Cómo responder esas preguntas a mis hijos, si a mí nunca me dieron respuestas. Quizás no las había o al menos, no las que yo quería escuchar. Quería crear un mundo a mi medida sin contar con la libertad de los que formaban parte de ella, sin respeto a sus propias historias. Me estrellaba una y otra vez contra el muro de sus decisiones, tratando de modelarlos a mi antojo, hasta que escuché el eco de un crujido profundo dentro de mí. Y en el instante siguiente, cuando creí que todo estaba perdido, en aquel refugio improvisado que olía a incienso, me sentí elevada del suelo donde estaba arrodillada, rota de dolor. Una lluvia fina me empapó lavando todas las heridas del pasado y vi, abierto frente a mí el mapa del tesoro. Busca y encontrarás. Me agarré fuerte a aquel nuevo salvavidas y como una heroína mitológica, emprendí un viaje hacia el lugar más inhóspito que los humanos podemos imaginar, el lugar de donde procedía el eco de aquel chasquido seco, el fondo de mi alma. Allí, envolviendo delicadamente a una pequeña de dos años, dormían dóciles las respuestas a todas y cada una de las preguntas que me había hecho.

 

***

 

Pasaba de los cincuenta cuando me decidí a usar la libertad que me habían regalado. Libertad para decidir, libertad para romper el silencio, libertad para contar mi historia.

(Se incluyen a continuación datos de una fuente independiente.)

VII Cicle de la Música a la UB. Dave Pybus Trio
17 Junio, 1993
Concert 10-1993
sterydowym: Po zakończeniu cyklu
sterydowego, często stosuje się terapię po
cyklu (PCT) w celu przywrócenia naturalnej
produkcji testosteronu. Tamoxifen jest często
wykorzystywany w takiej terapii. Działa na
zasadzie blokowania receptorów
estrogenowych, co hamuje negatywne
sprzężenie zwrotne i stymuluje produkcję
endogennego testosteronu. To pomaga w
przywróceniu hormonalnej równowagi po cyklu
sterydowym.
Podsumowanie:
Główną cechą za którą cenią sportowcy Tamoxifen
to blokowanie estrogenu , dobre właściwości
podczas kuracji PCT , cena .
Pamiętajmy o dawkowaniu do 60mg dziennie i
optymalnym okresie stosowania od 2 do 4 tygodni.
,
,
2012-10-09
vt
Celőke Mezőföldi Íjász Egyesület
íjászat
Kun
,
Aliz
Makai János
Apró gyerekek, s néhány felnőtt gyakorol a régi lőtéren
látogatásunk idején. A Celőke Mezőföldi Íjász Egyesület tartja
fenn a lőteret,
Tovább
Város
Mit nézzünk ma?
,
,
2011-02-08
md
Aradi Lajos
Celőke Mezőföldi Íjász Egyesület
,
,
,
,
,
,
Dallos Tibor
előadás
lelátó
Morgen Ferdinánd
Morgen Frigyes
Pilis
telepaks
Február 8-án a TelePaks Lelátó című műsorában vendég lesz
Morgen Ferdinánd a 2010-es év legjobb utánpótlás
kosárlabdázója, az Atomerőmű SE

Un domingo por la mañana, soleado tras la tormenta del día anterior, bajé de la buhardilla un viejo sillón de oficina y lo instalé frente al escritorio de mi hijo mayor. Respiré hondo, sintiendo aún su presencia después de un año fuera de casa. Armé allí una habitación propia con mis libretas por estrenar, mis libros y mi estuche de colores, bauticé el lugar prendiendo una vela aromática y abrí una de las libretas nuevas que había comprado con mi mejor amiga meses antes. Ella me dio las claves para escribir la historia que esperaba a ser contada. Tracé un mapa de colores, tal como me había enseñado mi hijo menor, el artista, y respiré de nuevo haciendo danzar la llama de la vela. Encendí el portátil que me había regalado mi marido, expresamente para el taller de escritura en el que me había inscrito, me puse los cascos, me froté las manos y esperé con los ojos cerrados a que la música me trajera dócilmente las palabras de mi relato. Fluyeron mansamente desde mis dedos al teclado y de éste a la pantalla, desgranando aquella historia de muerte y vida, de pasión y lucha, de amor generoso, rabia, miedo y esperanza.

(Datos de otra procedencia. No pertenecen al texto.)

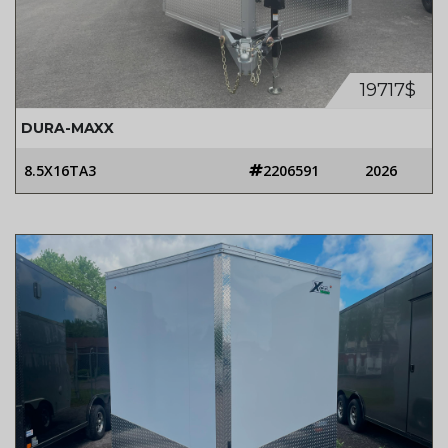
19717$
DURA-MAXX
8.5X16TA3
2206591
2026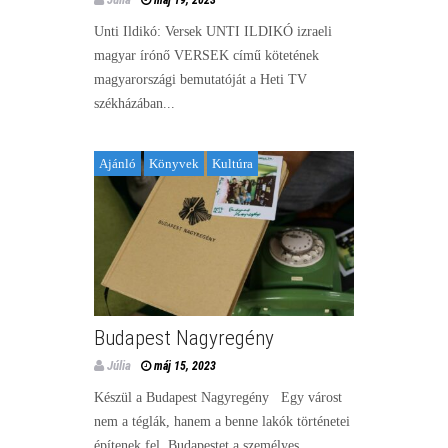
Unti Ildikó: Versek UNTI ILDIKÓ izraeli
magyar írónő VERSEK című kötetének
magyarországi bemutatóját a Heti TV
székházában...
Ajánló
Könyvek
Kultúra
Budapest Nagyregény
Júlia
máj 15, 2023
Készül a Budapest Nagyregény Egy várost
nem a téglák, hanem a benne lakók történetei
építenek fel. Budapestet a személyes...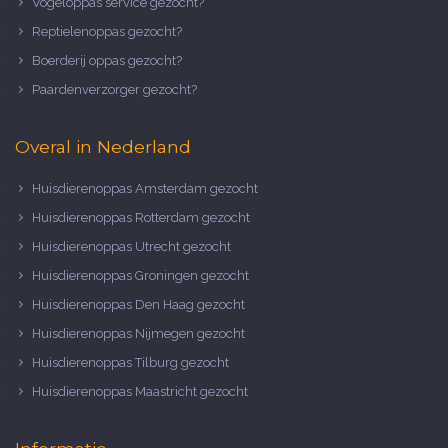
Vogeloppas service gezocht?
Reptielenoppas gezocht?
Boerderij oppas gezocht?
Paardenverzorger gezocht?
Overal in Nederland
Huisdierenoppas Amsterdam gezocht
Huisdierenoppas Rotterdam gezocht
Huisdierenoppas Utrecht gezocht
Huisdierenoppas Groningen gezocht
Huisdierenoppas Den Haag gezocht
Huisdierenoppas Nijmegen gezocht
Huisdierenoppas Tilburg gezocht
Huisdierenoppas Maastricht gezocht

Esperanza, así se llamaba mi madre. Hija de Juan y Esperanza, rezaba en mi D.N.I. Después de medio siglo, nos reuníamos de nuevo los tres en aquella pantalla iluminada.

Morir nunca entró en sus planes. Lo que mi padre no sabía entonces es que, en aquel final abrupto germinaría mi deseo impetuoso de encontrarle.